### Excerpt provided

------------------------------------------------

The spring on the side of Route 79 near Lisle holds few similarities with the images of idyllic fountains pasted on the sides of Poland Springs and Arrowhead brand water bottles. Cold, clear water gushes from a PVC pipe that sticks out of the side of a mountain. Cigarettes and trash sit scattered on the ground below the pipe. The hundreds of people who visit the fountain every day believe it's better than what pours from their kitchen faucet. On a sunny Saturday morning in May, the spring remains crowded. Every few minutes a car pulls off the road, and its occupants hop out toting empty containers to be filled with spring water. A few children and dogs drink straight from the pipe. No one questions the safety or purity of the water, and no one asks if local officials test the water. If their neighbors have consumed it for 50 years, they figure it must be safe enough.
Consumption — be it soda or more noble drinks — relies on preference and taste. Those caveats also play a role in the use of water. John Beaulieu and his daughter Breanna arrive at the spring in a white Chevy Beretta with their dog, Brown. They drove from Whitney Point, a town a few miles down the road. Beaulieu says he's visited the spring every week for eight years. His family doesn't drink the water pumped from their 150-foot well at home — it reeks of sulfur and has a copper taste and color, he says. He collects all of their drinking and cooking water in milk containers before leaving.
The next two people who stop at the spring have municipal water in their homes. They come because they dislike the taste of the water from their taps. One man brought two dozen jugs from Endicott to replace his treated water. "It tastes better than water with all the chemicals in it," he says. "When I make coffee with it, it's like night and day." He first tasted the spring water 50 years ago with his brother and has been coming back for it every week since. Visitors travel miles from their homes to drink from a spring of unknown cleanliness, solely because it tastes better to them. For some New Yorkers, personal taste dictates whether they pay for municipal water or manage a well. As unpalatable as people find them, chlorine and other chemicals have revolutionized water in America to the point where most serious contaminates — and therefore diseases — can be avoided. Shortly after chlorination was first instituted in Philadelphia in 1913, other water treatment systems followed suit. It drastically changed our society. "Now, for the first time in human history, clean, potable water could be had by just about anybody in the United States," says Francis Chapelle in his book Wellsprings: A Natural History of Bottled Spring Water. "It was a triumph of American ingenuity and technology over the most pervasive problem in human history." More Americans will have to become accustomed to that chemical taste as population increases necessitate the pumping of municipal water to dry communities. Even though people care about the taste of their water, they may ultimately have to abandon it as a serious criterion of evaluation.

------------------------------------------------

### Records supplied
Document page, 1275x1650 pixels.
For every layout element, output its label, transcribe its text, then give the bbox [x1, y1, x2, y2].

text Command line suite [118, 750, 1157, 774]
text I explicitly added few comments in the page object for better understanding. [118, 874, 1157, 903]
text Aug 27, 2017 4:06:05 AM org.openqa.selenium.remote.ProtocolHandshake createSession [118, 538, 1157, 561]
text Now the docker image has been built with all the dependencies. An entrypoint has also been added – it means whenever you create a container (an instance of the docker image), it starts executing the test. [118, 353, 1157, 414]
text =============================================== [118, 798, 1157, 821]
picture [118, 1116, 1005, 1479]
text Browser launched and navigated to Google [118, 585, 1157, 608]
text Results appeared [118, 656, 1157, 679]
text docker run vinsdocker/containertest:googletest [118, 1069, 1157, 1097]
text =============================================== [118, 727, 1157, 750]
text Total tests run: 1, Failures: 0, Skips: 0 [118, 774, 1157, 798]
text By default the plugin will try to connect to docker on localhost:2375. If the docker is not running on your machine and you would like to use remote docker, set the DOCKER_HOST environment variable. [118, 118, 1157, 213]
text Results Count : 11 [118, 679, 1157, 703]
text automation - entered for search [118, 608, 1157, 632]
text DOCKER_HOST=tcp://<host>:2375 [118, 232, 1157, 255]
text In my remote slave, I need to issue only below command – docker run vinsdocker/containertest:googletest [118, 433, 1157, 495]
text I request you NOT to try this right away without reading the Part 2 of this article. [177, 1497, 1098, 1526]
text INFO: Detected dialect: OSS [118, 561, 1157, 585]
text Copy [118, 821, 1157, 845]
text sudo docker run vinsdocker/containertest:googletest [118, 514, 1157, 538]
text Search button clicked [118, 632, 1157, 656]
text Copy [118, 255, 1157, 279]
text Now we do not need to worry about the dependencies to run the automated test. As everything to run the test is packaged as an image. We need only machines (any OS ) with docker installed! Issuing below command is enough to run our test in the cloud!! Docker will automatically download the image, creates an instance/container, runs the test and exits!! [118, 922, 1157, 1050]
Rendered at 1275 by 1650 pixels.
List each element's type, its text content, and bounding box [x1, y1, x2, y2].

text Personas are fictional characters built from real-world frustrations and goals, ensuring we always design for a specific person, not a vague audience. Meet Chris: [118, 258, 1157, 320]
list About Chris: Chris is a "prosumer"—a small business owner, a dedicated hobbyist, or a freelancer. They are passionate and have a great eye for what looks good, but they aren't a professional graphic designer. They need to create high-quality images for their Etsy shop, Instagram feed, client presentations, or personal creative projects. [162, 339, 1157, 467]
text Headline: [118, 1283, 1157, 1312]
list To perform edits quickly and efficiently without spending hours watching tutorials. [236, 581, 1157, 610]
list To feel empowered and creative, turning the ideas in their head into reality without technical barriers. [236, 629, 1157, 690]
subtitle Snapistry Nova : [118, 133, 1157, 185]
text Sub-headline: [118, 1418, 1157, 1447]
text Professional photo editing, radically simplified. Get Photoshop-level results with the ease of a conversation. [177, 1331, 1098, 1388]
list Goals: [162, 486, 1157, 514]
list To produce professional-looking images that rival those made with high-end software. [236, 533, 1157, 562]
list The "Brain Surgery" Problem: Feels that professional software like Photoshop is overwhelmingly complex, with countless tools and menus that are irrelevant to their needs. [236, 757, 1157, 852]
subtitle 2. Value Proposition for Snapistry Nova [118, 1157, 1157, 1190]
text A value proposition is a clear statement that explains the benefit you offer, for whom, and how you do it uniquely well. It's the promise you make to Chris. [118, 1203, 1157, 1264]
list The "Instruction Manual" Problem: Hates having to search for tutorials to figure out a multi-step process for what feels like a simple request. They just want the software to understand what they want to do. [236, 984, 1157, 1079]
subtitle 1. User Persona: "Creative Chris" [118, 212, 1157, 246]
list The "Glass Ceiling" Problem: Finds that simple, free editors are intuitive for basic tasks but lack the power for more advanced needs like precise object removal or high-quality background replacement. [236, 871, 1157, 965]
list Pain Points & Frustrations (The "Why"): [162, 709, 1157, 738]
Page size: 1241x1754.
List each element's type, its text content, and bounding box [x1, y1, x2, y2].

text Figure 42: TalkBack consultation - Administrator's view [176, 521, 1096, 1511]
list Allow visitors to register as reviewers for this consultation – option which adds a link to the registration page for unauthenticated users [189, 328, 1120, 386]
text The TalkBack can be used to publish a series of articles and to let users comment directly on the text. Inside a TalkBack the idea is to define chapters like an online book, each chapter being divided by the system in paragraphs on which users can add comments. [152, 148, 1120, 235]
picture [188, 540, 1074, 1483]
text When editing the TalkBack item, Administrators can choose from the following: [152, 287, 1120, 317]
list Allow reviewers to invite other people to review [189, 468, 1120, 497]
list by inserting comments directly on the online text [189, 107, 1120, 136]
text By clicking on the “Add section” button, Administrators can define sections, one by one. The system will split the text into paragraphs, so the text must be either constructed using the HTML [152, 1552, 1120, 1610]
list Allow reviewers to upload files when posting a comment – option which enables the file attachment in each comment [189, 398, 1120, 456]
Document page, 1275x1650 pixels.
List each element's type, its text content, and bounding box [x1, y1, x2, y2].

------------------------------------------------

### Prompt 1
Set down the Route 79 spring article word for word, between "The spring on" and "be safe enough.", inclusive.
### Prompt 2
According to the Route 79 spring article, how deep is the well at the Beaulieu family's home?
### Prompt 3
Extend the Route 79 spring article, starting right after its final sentence.

### Answer box 1
The spring on the side of Route 79 near Lisle holds few similarities with the images of idyllic fountains pasted on the sides of Poland Springs and Arrowhead brand water bottles. Cold, clear water gushes from a PVC pipe that sticks out of the side of a mountain. Cigarettes and trash sit scattered on the ground below the pipe. The hundreds of people who visit the fountain every day believe it's better than what pours from their kitchen faucet. On a sunny Saturday morning in May, the spring remains crowded. Every few minutes a car pulls off the road, and its occupants hop out toting empty containers to be filled with spring water. A few children and dogs drink straight from the pipe. No one questions the safety or purity of the water, and no one asks if local officials test the water. If their neighbors have consumed it for 50 years, they figure it must be safe enough.

### Answer box 2
It is 150 feet deep.

### Answer box 3
The next great concern for water experts and health officials, Hassett says, is synthetic chemicals in the water supply. These contaminates could seep into both surface and groundwater reservoirs. He cites the widespread use of the pesticide DDT and the industrial cooling fluid PCBs as two examples of commercially produced chemicals that made their way into the environment and are now identified as possible carcinogens. "Especially in groundwater, you have to be vigilant about keeping that sort of stuff from getting in there," Hassett says. Many regulations are now aimed at doing just that. "With things like PCBs and DDT, it's more about keeping them out of the environment, period." The next wave of possibly harmful chemicals is in the form of pharmaceuticals, cosmetics, and antibiotics. Scientific studies in the United States and Canada have already shown that synthetic and natural estrogen hormones are making their way into the waterways and altering the sex ratios of fish.
For the record, Hassett now drinks municipal water. "It's less of a hassle," he says. He thinks it is inevitable that everyone will eventually drink municipal water, regardless of whether it's more or less safe at the moment. What is happening now in towns like Bristol will happen someday to every town when the population reaches a tipping point. That snapshot of the future offers many implications — one of which brings us back to Simmons. If the number of wells in New York keeps decreasing, all drillers will be out of business one day.
When drillers strike water, it erupts up out of the hole like a geyser. Sometimes Simmons and his crew get so muddy they have to spray each other with a nearby garden hose to clean up. That doesn't happen as much as it used to. At the peak of his business, Simmons drilled 140 wells a year. Now, he's down to fewer than 50. The lighter schedule is only partly by choice. "It's not as busy now as it used to be," he says. "All those little country towns are hookin' up to municipal systems — more'n I can count. It cuts into our business." He takes off his glasses and wipes at the dirt. "I'm 64," he says. "I'm much too young to be this old."
On that humid day in Marcellus, there is no geyser. By late afternoon, Simmons calls it a day. The water, he figures, will be there tomorrow.